At a massive military parade in Pyongyang on Thursday, the Democratic People’s Republic of Korea (DPRK) unveiled a new submarine-launched ballistic missile and a new short-range missile (SLBM).
Korean Central News Agency (KCNA) reported on Friday that a military parade celebrating the end of the historic Eighth Party Congress featured some new advanced hardware, including two never-before-seen missiles.
One weapon is identified by KCNA as a submarine-launched ballistic missile - “the world’s most powerful weapon.” Indeed, the ability to fire a missile carrying a nuclear warhead from anywhere on the globe, undetected, has provided a handful of nations with an effective nuclear deterrent for decades.
Defense analysts noted the new SLBM was unknown to them. Following the pattern of Korean People’s Army names, the missile would presumably be called the Pukguksong-5, although no designation was supplied by KCNA.
In October 2019, the DPRK showed off its Pukguksong-4 SLBM, which analysts noted is shorter than the new missile and which has a slightly different shape. However, Pyongyang has not performed an SLBM test since then, presenting another mystery about the new weapon.
For comparison, this is the Pukguksong-4, revealed last October. The new missile definitely looks longer; the troop bench was removed from the trailer in order to fit the new missile. The front set of missile supports might have been moved, as well. https://t.co/rIEZcROydJ
— Michael Duitsman (@DuitsyWasHere) January 14, 2021
Seoul-based Yonhap News Agency reported that the South Korean Joint Chiefs of Staff issued a simple statement saying they were analyzing the military items seen in the parade.
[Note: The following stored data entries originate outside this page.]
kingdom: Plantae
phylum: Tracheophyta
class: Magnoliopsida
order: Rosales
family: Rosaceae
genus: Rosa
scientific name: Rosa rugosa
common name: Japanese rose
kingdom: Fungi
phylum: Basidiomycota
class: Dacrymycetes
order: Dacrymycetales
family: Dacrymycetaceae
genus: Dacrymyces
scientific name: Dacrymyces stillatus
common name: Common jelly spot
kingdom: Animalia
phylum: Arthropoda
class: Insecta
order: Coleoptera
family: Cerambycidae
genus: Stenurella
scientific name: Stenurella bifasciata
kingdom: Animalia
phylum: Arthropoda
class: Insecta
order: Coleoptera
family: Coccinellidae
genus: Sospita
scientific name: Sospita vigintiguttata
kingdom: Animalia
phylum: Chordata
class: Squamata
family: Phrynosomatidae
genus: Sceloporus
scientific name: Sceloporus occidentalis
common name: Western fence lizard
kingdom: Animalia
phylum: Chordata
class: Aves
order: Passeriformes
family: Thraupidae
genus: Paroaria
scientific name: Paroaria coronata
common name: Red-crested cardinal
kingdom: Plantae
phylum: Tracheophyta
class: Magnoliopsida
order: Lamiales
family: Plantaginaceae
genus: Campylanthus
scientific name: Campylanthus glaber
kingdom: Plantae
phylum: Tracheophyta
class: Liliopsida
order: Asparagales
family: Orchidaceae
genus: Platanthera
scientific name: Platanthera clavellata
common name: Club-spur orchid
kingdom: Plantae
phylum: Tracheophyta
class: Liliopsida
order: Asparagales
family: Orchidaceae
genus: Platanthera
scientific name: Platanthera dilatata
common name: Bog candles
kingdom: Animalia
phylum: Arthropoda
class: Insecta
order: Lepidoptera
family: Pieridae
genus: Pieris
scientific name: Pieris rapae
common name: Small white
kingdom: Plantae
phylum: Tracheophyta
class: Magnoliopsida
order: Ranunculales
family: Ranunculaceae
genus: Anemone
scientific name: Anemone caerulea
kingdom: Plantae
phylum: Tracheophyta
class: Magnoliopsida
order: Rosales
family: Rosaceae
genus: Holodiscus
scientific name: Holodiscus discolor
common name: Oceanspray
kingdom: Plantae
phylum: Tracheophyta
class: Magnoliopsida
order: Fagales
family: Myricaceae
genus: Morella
In November, South Korea’s National Intelligence Service briefed lawmakers on North Korean plans for two new submarines, one of which could carry SLBMs.
“One is a modified Romeo Class and the other is a new medium-large size one,” Ha Tae Keung, a lawmaker from the opposition party in parliament, told Reuters after the briefing. “Romeo” is the NATO designation for the Soviet Union’s Project 633 diesel-electric attack submarines. Pyongyang is purported to have 20 Project 633s in service. The class has been modified to fire anti-ship missiles, but never ballistic missiles.
A second new weapon spotted during the parade was identified by analysts to be a short-range solid-fueled missile. Like many of the DPRK’s other short-range missiles, this one was also mounted on a wheeled mobile launch track.
“It resembles a KN24, but on a KN23-style” transporter, erector and launcher (TEL), Ankit Panda, a researcher and nonproliferation expert at the Carnegie Endowment on International Peace, tweeted on Thursday.
“The sheer diversity of new short-range solid-fuel missiles we’ve seen over the last few years in North Korea is pretty amazing. KN23/KN24/KN25 and now this. And that’s on top of the older liquid-fueled Scuds and the Toksa,” he added.
That would make the weapon similar to those tested several times over the Sea of Japan since May 2019, which were also identified as short-range ballistic missiles. While they aroused anger due to Pyongyang’s pledge to halt long-range missile tests, US President Donald Trump, then in denuclearization negotiations with Kim, noted in July 2019 that the agreement didn’t include short-range weapons.